Admitting that we wish we’d done things differently has come to be seen as a mark of spiritual immaturity. Perhaps as a reaction to the guilt-inducing traditional religions of childhood, many have adopted a policy of embracing whatever has occurred as a way of celebrating the present moment. While banishing regret may be fine as an absolute orientation towards the deepest meaning of life — on this view, what IS is good precisely because it is — on a mundane level, I think regret can be a useful ally.
Regret is especially relevant to me as a professor in the twixt time between the fall and spring terms. I look back on Fall with one eye as I look ahead to Spring with the other. The invitation to ruthlessly inspect my courses, to locate both the gems and dross, the tangled thickets and the open clearings, is too loud to be ignored. But still so close to the beauty and the wreckage of classes I’m just now completing, my vision is both sharpened and distorted. Learning to take a critical perspective on a past that is only just barely past demands that I move quickly away from defensive self-justification and make friends with regret.
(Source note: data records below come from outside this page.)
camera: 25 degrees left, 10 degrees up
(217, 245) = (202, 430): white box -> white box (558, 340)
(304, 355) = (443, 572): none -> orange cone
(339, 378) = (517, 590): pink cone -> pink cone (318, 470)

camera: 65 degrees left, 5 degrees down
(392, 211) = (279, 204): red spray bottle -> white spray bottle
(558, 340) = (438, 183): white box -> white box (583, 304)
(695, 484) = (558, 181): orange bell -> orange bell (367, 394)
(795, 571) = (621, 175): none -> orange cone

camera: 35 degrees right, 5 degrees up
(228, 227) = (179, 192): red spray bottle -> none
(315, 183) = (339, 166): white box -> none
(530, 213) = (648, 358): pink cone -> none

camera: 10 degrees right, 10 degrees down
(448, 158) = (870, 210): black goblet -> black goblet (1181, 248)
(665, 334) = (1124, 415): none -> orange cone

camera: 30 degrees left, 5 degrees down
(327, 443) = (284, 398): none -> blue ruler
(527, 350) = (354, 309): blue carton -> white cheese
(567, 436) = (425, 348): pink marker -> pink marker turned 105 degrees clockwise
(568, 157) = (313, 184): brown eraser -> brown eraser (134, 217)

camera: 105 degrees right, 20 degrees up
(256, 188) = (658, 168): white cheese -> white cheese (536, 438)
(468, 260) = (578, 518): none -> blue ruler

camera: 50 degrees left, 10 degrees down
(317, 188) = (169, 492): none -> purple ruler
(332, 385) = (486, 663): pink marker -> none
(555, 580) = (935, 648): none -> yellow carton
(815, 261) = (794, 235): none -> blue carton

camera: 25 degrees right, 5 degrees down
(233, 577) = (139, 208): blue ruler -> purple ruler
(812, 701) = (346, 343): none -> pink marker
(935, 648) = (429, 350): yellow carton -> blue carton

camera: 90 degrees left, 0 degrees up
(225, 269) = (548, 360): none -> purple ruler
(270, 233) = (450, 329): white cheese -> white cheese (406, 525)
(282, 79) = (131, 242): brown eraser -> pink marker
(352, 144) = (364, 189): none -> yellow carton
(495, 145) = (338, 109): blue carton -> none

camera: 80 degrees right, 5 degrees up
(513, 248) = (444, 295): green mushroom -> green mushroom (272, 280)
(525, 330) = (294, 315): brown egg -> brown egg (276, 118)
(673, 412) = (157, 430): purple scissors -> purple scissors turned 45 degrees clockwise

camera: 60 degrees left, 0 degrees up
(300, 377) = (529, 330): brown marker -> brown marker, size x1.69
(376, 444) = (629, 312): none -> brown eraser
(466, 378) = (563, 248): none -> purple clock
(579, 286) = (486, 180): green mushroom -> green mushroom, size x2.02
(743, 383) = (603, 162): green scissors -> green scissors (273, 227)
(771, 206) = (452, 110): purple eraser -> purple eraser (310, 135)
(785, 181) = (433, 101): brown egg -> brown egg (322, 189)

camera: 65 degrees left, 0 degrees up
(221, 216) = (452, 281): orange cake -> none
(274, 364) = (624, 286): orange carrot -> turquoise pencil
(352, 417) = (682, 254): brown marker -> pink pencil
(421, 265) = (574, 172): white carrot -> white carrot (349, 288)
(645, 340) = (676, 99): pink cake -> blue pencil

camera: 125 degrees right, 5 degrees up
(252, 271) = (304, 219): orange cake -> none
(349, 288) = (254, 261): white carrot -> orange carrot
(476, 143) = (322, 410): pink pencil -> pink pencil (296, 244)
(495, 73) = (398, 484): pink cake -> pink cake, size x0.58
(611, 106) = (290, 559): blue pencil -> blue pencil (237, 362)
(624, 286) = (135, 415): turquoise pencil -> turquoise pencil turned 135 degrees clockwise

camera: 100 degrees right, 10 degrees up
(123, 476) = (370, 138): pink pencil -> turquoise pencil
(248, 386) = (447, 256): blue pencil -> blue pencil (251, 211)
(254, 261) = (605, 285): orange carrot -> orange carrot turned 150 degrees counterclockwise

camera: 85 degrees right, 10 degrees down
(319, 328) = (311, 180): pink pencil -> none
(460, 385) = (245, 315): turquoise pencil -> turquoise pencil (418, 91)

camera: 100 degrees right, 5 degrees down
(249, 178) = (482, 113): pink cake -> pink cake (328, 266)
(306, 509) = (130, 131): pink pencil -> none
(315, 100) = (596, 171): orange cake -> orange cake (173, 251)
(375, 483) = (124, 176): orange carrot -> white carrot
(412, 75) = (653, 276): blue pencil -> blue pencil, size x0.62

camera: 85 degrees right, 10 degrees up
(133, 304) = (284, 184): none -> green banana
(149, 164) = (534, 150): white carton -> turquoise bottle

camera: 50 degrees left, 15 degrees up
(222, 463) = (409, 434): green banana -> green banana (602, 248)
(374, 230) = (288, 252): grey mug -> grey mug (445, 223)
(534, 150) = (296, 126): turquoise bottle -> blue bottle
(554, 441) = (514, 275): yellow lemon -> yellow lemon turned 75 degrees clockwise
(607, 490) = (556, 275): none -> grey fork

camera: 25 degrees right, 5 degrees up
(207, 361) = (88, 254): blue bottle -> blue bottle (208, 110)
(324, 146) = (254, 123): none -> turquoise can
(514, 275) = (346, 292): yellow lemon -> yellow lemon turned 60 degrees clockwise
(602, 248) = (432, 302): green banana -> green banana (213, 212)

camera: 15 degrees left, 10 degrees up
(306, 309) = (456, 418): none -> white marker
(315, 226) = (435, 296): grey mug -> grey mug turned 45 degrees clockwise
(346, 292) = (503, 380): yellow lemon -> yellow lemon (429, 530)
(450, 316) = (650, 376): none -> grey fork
Specifically, constructive regret requires that I be:
- secure enough in my identity as a competent teacher that I can afford to have been mistaken about this or that; insecurity about my basic ability will lead me to defend and justify rather than honestly scrutinize;
- invested not just in improving this or that particular skill or product, but in growing as a whole human being. Then, the motive towards general excellence can become habitual and irresistible; if I am satisfied with coasting dumbly along, either as a teacher, or as a moral, intellectual animal, then I won’t be motivated enough to make deep, lasting changes in any part of my life, including my teaching.
If I can make room for constructive regret in my teaching life — if I can see that that one assignment, the one I really loved, turned out to be a flop — then maybe I can also have a freer, more responsible relationship with the people and events that make up my whole life. If I can see failures — large and small — as messengers, and avoid identifying with them, then I can take better advantage of regret. Seeking and finding my own missteps and shortcomings — like consulting a map at a rest stop — can increasingly become a neutral habit rather than a shaming interlude that I avoid at all costs.
The pitfall of regret, then, is that it can so quickly become an implement for ruthless self-flagellation. One’s personal history and insecurities rise up so powerfully that the prospect of being vulnerable to self-examination becomes intolerable and so, instead, one moves fluidly into self-justification and rationalization. “I had to do it that way, because…” we tell ourselves, instead of authentically reflecting on the details of our motives or the consequences we set into motion. Rationalization becomes as automatic as a gag reflex, neutralizing the natural curiosity that would have us inspect and learn from our past.
There isn’t much that we do, whether in our classrooms or our larger lives, that absolutely had to be precisely the way it was. In most cases, we had viable alternative routes. Whether it’s about permitting a student to make up a quiz or speaking harshly to the person we love most, we can usually have done otherwise. And though we cannot, of course, know absolutely what the future would have been, our limited capacity to anticipate the consequences of our actions should, I think, sometimes lead us toward regret. How can we, I wonder, become more at home in the lively, tense knowledge that we could have, and perhaps should have, done it differently?